_Work item_:
Find the lines holding the string "worn" in the data, then copy all of them.

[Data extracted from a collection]
------------------------------
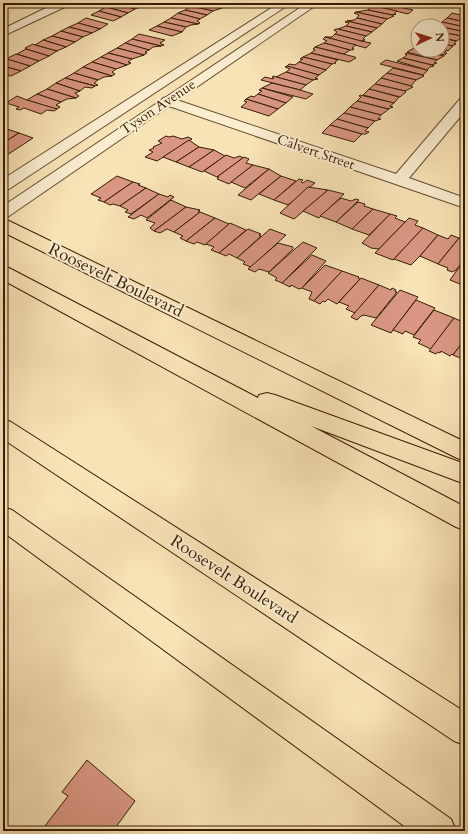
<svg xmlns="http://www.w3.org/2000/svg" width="468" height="834" viewBox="0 0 468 834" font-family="Cardo,serif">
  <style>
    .building { fill: #d99783; stroke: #361c02 }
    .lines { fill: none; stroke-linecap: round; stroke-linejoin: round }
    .minor-casing { stroke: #664e2f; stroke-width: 2 }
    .tertiary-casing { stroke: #664e2f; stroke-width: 2 }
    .trunk-casing { stroke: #361c02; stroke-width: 2 }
    .minor { fill: #faedd0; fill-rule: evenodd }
    .tertiary { fill: #faedd0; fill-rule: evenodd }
    .trunk { fill: #f8e3b6; fill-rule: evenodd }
    .labels { text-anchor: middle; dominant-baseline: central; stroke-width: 4; stroke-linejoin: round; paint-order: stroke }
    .far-street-label { font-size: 14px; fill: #361c02; stroke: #faedd0 }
    .street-label { font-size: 17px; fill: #361c02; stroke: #faedd0 }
  </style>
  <rect width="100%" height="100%" fill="#f8e3b6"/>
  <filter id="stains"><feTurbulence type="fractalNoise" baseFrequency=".005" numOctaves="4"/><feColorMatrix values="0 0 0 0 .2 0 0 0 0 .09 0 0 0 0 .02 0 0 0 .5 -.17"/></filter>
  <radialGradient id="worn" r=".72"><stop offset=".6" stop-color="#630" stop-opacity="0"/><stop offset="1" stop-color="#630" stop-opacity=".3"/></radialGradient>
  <!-- building -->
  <g class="building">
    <polygon points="114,3 133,3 143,6 135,9"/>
    <polygon points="114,3 135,9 128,13 106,7"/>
    <polygon points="196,3 204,3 222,8 213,11 191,6"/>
    <polygon points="204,3 227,3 222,6 225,6 222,8"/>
    <polygon points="376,3 381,3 413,10 408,14 370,5"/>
    <polygon points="381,3 407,3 402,7"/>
    <polygon points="368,5 370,5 397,11 394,14 396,14 392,15 368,10 371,7 366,6"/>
    <polygon points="191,6 213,11 207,15 185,10"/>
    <polygon points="106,7 128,13 121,17 99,11"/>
    <polygon points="185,10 207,15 200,19 178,13"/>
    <polygon points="368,10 392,15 394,16 387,19 356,12"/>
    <polygon points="99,11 121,17 113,21 91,15"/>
    <polygon points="356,12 387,19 382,24 357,18 359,15 354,13"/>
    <polygon points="178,13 200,19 197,21 200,23 198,24 171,18"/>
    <polygon points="452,13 465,16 465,22 447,18"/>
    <polygon points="86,18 108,24 100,29 78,23"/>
    <polygon points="171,18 198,24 191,25 186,27 164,22"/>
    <polygon points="357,18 382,24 377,28 347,21 354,20"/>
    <polygon points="447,18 465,22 465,27 442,22"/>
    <polygon points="347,21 377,28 372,32 346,26 349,23 345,22"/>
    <polygon points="164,22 186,27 182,32 157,26"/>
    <polygon points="442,22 465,27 465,32 438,26"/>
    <polygon points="78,23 100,29 92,33 69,27"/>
    <polygon points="157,26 182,32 172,36 149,30"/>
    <polygon points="346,26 372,32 366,36 338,29"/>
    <polygon points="69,27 92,33 83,37 61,31"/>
    <polygon points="442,27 465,32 463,34 465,35 461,36 442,32"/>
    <polygon points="336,29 338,29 366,36 363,39 365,40 361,41 335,34 337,32 334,30"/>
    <polygon points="61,31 83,37 75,42 52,36"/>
    <polygon points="442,32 461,36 462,37 457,41 442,38"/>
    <polygon points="139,34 165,40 160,43 164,45 161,46 132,39"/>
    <polygon points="335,34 361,41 371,43 366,48 325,37 332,37"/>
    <polygon points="52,36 75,42 66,47 43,40"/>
    <polygon points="325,37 356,45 352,48 354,49 353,50 350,50 324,43 327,41 323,39"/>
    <polygon points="442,38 456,41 454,44 456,44 452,46 442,43"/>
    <polygon points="132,39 161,46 153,47 149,50 125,43"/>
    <polygon points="43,40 66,47 57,51 35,45"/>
    <polygon points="125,43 149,50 145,52 147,53 144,55 117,48"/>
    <polygon points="324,43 350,50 344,54 315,47"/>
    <polygon points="442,43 452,46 453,46 448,51 442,49"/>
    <polygon points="33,44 35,45 57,51 49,56 26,49 27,49 25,48"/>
    <polygon points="315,47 355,57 356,58 349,62 311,53 315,50 313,49"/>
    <polygon points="117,48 144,55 132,59 108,53"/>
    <polygon points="414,48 418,50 444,56 437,60 407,52"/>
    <polygon points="26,49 49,56 39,61 17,54"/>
    <polygon points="442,49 447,50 444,53 447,53 445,55 421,50"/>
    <polygon points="108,53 132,59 128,62 131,63 127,65 101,57"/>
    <polygon points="311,53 338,60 335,62 336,63 332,64 303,57"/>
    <polygon points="406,53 437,60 434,63 437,63 432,65 403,58 407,55 405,54"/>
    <polygon points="16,54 39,61 30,66 6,59"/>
    <polygon points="101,57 127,65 116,69 92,62"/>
    <polygon points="303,57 332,64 326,70 299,62 303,59 300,59"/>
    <polygon points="403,58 432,65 434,66 430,67 427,70 397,61"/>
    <polygon points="7,59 30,66 21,71 3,66 3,61"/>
    <polygon points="386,60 427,70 428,70 423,75 380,64"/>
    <polygon points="92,62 116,69 112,72 115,74 112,76 83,67"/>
    <polygon points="299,62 326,70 319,75 287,66 289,64 295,65"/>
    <polygon points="3,66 21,71 11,76 3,74"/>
    <polygon points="287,66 319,75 315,78 318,79 313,80 286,72 290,69 285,67"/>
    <polygon points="83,67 112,76 104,77 98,80 74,73"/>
    <polygon points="393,68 422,75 424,76 416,80 387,73"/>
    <polygon points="286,72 313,80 306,85 276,77"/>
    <polygon points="74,73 98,80 94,83 98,85 95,86 65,78"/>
    <polygon points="387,73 416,80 411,86 381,78"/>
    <polygon points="274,76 276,77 306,85 300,90 261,80 265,77 273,79 274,78 272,77"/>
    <polygon points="65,78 95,86 92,88 85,87 80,91 56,83"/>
    <polygon points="381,78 411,86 413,87 405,91 375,84"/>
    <polygon points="56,83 80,91 75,93 79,96 76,98 47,89"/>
    <polygon points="272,83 300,90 313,94 306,99 262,88"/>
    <polygon points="375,84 405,91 406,92 400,97 369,89"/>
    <polygon points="262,88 293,97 286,103 258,94 262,91 259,90"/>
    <polygon points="47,89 76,98 67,99 61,102 37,94"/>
    <polygon points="369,89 399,97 394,103 363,95"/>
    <polygon points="37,94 61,102 56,105 60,107 57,109 53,109 27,100"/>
    <polygon points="258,94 286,103 278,109 246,99 251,96 254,97"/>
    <polygon points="360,95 394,103 390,106 393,107 388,109 357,101 361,97 359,96"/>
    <polygon points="17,96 27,100 57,109 54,111 47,110 41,114 24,108 20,110 16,109 19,107 6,103"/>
    <polygon points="246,99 278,109 269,116 241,107 247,102 244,101"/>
    <polygon points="357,101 388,109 389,109 381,115 350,107"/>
    <polygon points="350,107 381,115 378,119 381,119 375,121 344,113"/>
    <polygon points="344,113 375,121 368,128 337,119"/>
    <polygon points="337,119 368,128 365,131 369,132 366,134 362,134 330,125"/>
    <polygon points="330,125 362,134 354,142 322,133"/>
    <polygon points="7,129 19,133 3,143 3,131"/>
    <polygon points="19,133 33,138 7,155 3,153 3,143"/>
    <polygon points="166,136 169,137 173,136 182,139 188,137 192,139 157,161 145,157 153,152 149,150 154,148 153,147 162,143 158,141"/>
    <polygon points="189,140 199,147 176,162 163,157"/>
    <polygon points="199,147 214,150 189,167 176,162"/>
    <polygon points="214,150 225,156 202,172 189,167"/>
    <polygon points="226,155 234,158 240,156 243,158 217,177 204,171"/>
    <polygon points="244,157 249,159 246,163 253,165 229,184 217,179 219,177 217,177"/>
    <polygon points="253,165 269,169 245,188 231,182"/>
    <polygon points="269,169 281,176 251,200 238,195"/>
    <polygon points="117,176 133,182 104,202 98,200 101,198 91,194"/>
    <polygon points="281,176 296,181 274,200 259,194"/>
    <polygon points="299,179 303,180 301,182 303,183 307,180 315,183 288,205 274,200"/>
    <polygon points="133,182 140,184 138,185 146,188 120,206 113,204 110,205 104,202"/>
    <polygon points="308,187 328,190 294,219 280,213"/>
    <polygon points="146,188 159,194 131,214 125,212 128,210 120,206"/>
    <polygon points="328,190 344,194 319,218 303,211"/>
    <polygon points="159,194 168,197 170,195 174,197 147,218 141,215 134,219 128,217"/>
    <polygon points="341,198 351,201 356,199 359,200 336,222 320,216"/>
    <polygon points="171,200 186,207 154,231 150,228 155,223 146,220"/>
    <polygon points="358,202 365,204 364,206 373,209 352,229 336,222"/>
    <polygon points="186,207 200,210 198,211 200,212 174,232 167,229 160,233 154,231"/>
    <polygon points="373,209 390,214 369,235 352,229"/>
    <polygon points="200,212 215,218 186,241 180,238 183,236 174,232"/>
    <polygon points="390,214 397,216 395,218 405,222 379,249 371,248 362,243"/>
    <polygon points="215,218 229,224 205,245 197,242 194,244 186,241"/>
    <polygon points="409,218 418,221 415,225 423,228 393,260 375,253"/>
    <polygon points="230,223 246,230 219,253 211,250 214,247 206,244"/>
    <polygon points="423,228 438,235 420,256 411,265 394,259"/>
    <polygon points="248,229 261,234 259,235 261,236 237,258 229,254 226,256 219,253"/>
    <polygon points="270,229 286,235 251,267 243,264 245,262 237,258"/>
    <polygon points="438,235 448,239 451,235 459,238 438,264 420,256"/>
    <polygon points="459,238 465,240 463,245 465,245 465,259 456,270 452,272 447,270 448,268 438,264"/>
    <polygon points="303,242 317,248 282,283 275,280 277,278 268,273"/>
    <polygon points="278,243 293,247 293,249 269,272 259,269 255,272 248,269"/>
    <polygon points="312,255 326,261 302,288 299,289 291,285 290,287 282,283"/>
    <polygon points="465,259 465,286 450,280"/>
    <polygon points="325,265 342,271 314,301 309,299 312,292 302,288"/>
    <polygon points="342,271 359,277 358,278 360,279 337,304 328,299 325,302 323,301 320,304 314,301"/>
    <polygon points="361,278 379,285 355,313 346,309 349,306 339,302"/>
    <polygon points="379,285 391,290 392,288 396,290 395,292 397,292 376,318 364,315 361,316 357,320 351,317"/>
    <polygon points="400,290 418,297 393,330 391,333 371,325"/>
    <polygon points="416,300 435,308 414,335 405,331 403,334 393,330"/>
    <polygon points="434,310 454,318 431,349 418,343 421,340 413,337"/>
    <polygon points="454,318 465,323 465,339 453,355 452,354 450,356 441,351 440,353 438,352 436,354 429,351"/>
    <polygon points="465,339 465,360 453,355"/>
    <polygon points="87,760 135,801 113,831 41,831 68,796 62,792"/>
  </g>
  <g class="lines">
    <defs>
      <g id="minor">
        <polygon points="56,3 70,3 69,5 3,36 3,29"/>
        <polygon points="459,3 465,3 465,6 460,5"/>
        <polygon points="168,97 396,174 460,99 465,98 465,111 409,178 465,198 465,208 163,104 161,101 163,98"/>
      </g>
      <g id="tertiary">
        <polygon points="279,3 291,3 9,189 3,191 3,179"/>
        <polygon points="307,3 319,3 9,216 3,218 3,206"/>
      </g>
      <g id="trunk">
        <polygon points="3,220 9,221 465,442 465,461 457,458 3,232"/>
        <polygon points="3,266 9,268 258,398 259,395 267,393 275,395 465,464 465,484 311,426 465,507 465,530 456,527 3,280"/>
        <polygon points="3,419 11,422 465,712 465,745 454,741 3,439"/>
        <polygon points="3,507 12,510 451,819 456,831 411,831 3,532"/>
      </g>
    </defs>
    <!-- minor casing -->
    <use href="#minor" class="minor-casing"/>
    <!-- tertiary casing -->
    <use href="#tertiary" class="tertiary-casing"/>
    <!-- trunk casing -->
    <use href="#trunk" class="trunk-casing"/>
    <!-- minor -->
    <use href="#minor" class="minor"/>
    <!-- tertiary -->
    <use href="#tertiary" class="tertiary"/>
    <!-- trunk -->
    <use href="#trunk" class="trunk"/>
  </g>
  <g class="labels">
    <!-- far-street labels -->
    <g class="far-street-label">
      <text transform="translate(158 107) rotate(-34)">Tyson Avenue</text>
      <text transform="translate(316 152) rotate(19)">Calvert Street</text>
    </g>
    <!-- street labels -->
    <g class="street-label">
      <text transform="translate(116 280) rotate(26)">Roosevelt Boulevard</text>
      <text transform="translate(234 579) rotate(33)">Roosevelt Boulevard</text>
    </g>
  </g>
  <!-- margin -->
  <rect width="468" height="834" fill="none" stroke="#f8e3b6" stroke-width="16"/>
  <rect x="4" y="4" width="460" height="826" fill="none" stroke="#361c02" stroke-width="2"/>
  <rect x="8" y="8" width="452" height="818" fill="none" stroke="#361c02"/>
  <!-- north arrow -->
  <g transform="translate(430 38) rotate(86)"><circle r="19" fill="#faedd0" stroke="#ac997e"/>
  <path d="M0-3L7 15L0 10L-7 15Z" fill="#8f2418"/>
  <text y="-6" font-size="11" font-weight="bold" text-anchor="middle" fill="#361c02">N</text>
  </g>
  <rect width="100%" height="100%" filter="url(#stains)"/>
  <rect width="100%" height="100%" fill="url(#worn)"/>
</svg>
------------------------------
_Response_:
  <radialGradient id="worn" r=".72"><stop offset=".6" stop-color="#630" stop-opacity="0"/><stop offset="1" stop-color="#630" stop-opacity=".3"/></radialGradient>
  <rect width="100%" height="100%" fill="url(#worn)"/>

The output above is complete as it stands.